### Your task
Every entry below should be printed exactly.

(Input records begins)

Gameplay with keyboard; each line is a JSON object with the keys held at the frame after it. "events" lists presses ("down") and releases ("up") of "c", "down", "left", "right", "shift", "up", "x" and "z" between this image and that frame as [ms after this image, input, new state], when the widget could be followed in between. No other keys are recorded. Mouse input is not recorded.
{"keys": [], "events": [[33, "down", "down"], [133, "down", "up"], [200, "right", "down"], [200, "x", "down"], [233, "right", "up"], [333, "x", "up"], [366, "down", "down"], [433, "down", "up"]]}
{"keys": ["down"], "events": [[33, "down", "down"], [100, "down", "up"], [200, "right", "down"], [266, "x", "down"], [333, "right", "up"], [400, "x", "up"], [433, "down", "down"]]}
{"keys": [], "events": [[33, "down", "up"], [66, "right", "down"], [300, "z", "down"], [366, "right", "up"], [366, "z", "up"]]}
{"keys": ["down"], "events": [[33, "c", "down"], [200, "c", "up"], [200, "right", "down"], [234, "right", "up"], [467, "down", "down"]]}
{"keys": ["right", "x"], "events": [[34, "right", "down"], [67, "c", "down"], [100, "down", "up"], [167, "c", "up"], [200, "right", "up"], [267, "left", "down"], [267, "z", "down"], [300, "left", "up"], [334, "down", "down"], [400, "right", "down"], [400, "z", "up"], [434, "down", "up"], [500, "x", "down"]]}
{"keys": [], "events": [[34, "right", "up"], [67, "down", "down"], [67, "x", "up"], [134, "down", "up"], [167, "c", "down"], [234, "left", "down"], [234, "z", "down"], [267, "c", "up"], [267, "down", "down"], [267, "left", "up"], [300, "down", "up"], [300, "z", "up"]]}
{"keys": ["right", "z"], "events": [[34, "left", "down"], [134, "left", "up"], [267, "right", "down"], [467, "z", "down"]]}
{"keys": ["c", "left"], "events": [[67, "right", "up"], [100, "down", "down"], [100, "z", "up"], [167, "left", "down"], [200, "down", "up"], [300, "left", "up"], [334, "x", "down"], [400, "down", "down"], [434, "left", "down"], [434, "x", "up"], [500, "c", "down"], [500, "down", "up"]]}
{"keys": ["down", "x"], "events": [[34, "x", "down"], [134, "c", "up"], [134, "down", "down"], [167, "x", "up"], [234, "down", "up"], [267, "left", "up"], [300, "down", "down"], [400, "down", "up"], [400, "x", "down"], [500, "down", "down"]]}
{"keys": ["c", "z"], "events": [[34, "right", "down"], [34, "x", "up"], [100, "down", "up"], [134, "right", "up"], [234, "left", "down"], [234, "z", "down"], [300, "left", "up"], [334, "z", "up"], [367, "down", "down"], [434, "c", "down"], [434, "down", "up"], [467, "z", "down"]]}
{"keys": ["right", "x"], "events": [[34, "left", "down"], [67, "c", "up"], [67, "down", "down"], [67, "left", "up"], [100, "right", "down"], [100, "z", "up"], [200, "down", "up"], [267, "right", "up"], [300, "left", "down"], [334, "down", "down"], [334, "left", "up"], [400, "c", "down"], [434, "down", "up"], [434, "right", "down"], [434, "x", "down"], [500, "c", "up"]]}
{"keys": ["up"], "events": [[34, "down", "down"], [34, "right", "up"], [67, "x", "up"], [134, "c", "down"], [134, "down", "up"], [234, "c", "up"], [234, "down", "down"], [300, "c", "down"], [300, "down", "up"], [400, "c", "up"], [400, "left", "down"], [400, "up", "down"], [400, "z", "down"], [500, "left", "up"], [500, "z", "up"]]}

(Input records ends)

### Result for this exercise
Gameplay with keyboard; each line is a JSON object with the keys held at the frame after it. "events" lists presses ("down") and releases ("up") of "c", "down", "left", "right", "shift", "up", "x" and "z" between this image and that frame as [ms after this image, input, new state], when the widget could be followed in between. No other keys are recorded. Mouse input is not recorded.
{"keys": [], "events": [[33, "down", "down"], [133, "down", "up"], [200, "right", "down"], [200, "x", "down"], [233, "right", "up"], [333, "x", "up"], [366, "down", "down"], [433, "down", "up"]]}
{"keys": ["down"], "events": [[33, "down", "down"], [100, "down", "up"], [200, "right", "down"], [266, "x", "down"], [333, "right", "up"], [400, "x", "up"], [433, "down", "down"]]}
{"keys": [], "events": [[33, "down", "up"], [66, "right", "down"], [300, "z", "down"], [366, "right", "up"], [366, "z", "up"]]}
{"keys": ["down"], "events": [[33, "c", "down"], [200, "c", "up"], [200, "right", "down"], [234, "right", "up"], [467, "down", "down"]]}
{"keys": ["right", "x"], "events": [[34, "right", "down"], [67, "c", "down"], [100, "down", "up"], [167, "c", "up"], [200, "right", "up"], [267, "left", "down"], [267, "z", "down"], [300, "left", "up"], [334, "down", "down"], [400, "right", "down"], [400, "z", "up"], [434, "down", "up"], [500, "x", "down"]]}
{"keys": [], "events": [[34, "right", "up"], [67, "down", "down"], [67, "x", "up"], [134, "down", "up"], [167, "c", "down"], [234, "left", "down"], [234, "z", "down"], [267, "c", "up"], [267, "down", "down"], [267, "left", "up"], [300, "down", "up"], [300, "z", "up"]]}
{"keys": ["right", "z"], "events": [[34, "left", "down"], [134, "left", "up"], [267, "right", "down"], [467, "z", "down"]]}
{"keys": ["c", "left"], "events": [[67, "right", "up"], [100, "down", "down"], [100, "z", "up"], [167, "left", "down"], [200, "down", "up"], [300, "left", "up"], [334, "x", "down"], [400, "down", "down"], [434, "left", "down"], [434, "x", "up"], [500, "c", "down"], [500, "down", "up"]]}
{"keys": ["down", "x"], "events": [[34, "x", "down"], [134, "c", "up"], [134, "down", "down"], [167, "x", "up"], [234, "down", "up"], [267, "left", "up"], [300, "down", "down"], [400, "down", "up"], [400, "x", "down"], [500, "down", "down"]]}
{"keys": ["c", "z"], "events": [[34, "right", "down"], [34, "x", "up"], [100, "down", "up"], [134, "right", "up"], [234, "left", "down"], [234, "z", "down"], [300, "left", "up"], [334, "z", "up"], [367, "down", "down"], [434, "c", "down"], [434, "down", "up"], [467, "z", "down"]]}
{"keys": ["right", "x"], "events": [[34, "left", "down"], [67, "c", "up"], [67, "down", "down"], [67, "left", "up"], [100, "right", "down"], [100, "z", "up"], [200, "down", "up"], [267, "right", "up"], [300, "left", "down"], [334, "down", "down"], [334, "left", "up"], [400, "c", "down"], [434, "down", "up"], [434, "right", "down"], [434, "x", "down"], [500, "c", "up"]]}
{"keys": ["up"], "events": [[34, "down", "down"], [34, "right", "up"], [67, "x", "up"], [134, "c", "down"], [134, "down", "up"], [234, "c", "up"], [234, "down", "down"], [300, "c", "down"], [300, "down", "up"], [400, "c", "up"], [400, "left", "down"], [400, "up", "down"], [400, "z", "down"], [500, "left", "up"], [500, "z", "up"]]}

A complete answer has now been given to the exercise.